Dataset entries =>

———

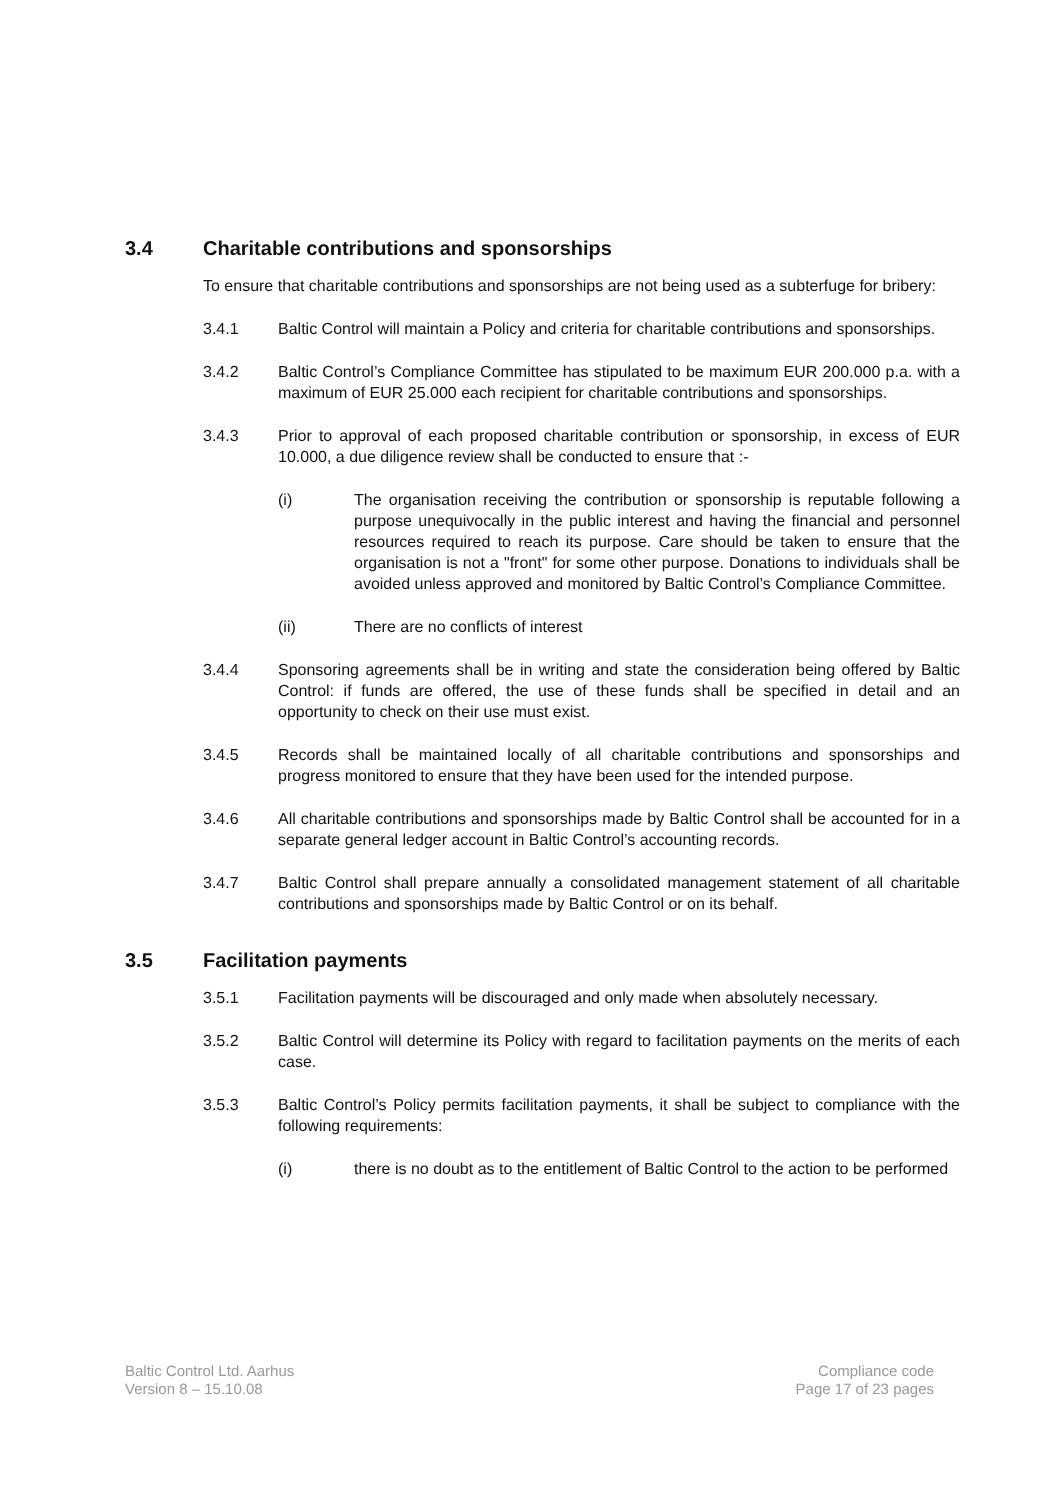3.4 Charitable contributions and sponsorships
To ensure that charitable contributions and sponsorships are not being used as a subterfuge for bribery:
3.4.1 Baltic Control will maintain a Policy and criteria for charitable contributions and sponsorships.
3.4.2 Baltic Control’s Compliance Committee has stipulated to be maximum EUR 200.000 p.a. with a maximum of EUR 25.000 each recipient for charitable contributions and sponsorships.
3.4.3 Prior to approval of each proposed charitable contribution or sponsorship, in excess of EUR 10.000, a due diligence review shall be conducted to ensure that :-
(i) The organisation receiving the contribution or sponsorship is reputable following a purpose unequivocally in the public interest and having the financial and personnel resources required to reach its purpose. Care should be taken to ensure that the organisation is not a "front" for some other purpose. Donations to individuals shall be avoided unless approved and monitored by Baltic Control’s Compliance Committee.
(ii) There are no conflicts of interest
3.4.4 Sponsoring agreements shall be in writing and state the consideration being offered by Baltic Control: if funds are offered, the use of these funds shall be specified in detail and an opportunity to check on their use must exist.
3.4.5 Records shall be maintained locally of all charitable contributions and sponsorships and progress monitored to ensure that they have been used for the intended purpose.
3.4.6 All charitable contributions and sponsorships made by Baltic Control shall be accounted for in a separate general ledger account in Baltic Control’s accounting records.
3.4.7 Baltic Control shall prepare annually a consolidated management statement of all charitable contributions and sponsorships made by Baltic Control or on its behalf.
3.5 Facilitation payments
3.5.1 Facilitation payments will be discouraged and only made when absolutely necessary.
3.5.2 Baltic Control will determine its Policy with regard to facilitation payments on the merits of each case.
3.5.3 Baltic Control’s Policy permits facilitation payments, it shall be subject to compliance with the following requirements:
(i) there is no doubt as to the entitlement of Baltic Control to the action to be performed
Baltic Control Ltd. Aarhus
Version 8 – 15.10.08
Compliance code
Page 17 of 23 pages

———

Task details => Return the lines above that include the string "used".

Exercise solution =>
To ensure that charitable contributions and sponsorships are not being used as a subterfuge for bribery:
3.4.5 Records shall be maintained locally of all charitable contributions and sponsorships and progress monitored to ensure that they have been used for the intended purpose.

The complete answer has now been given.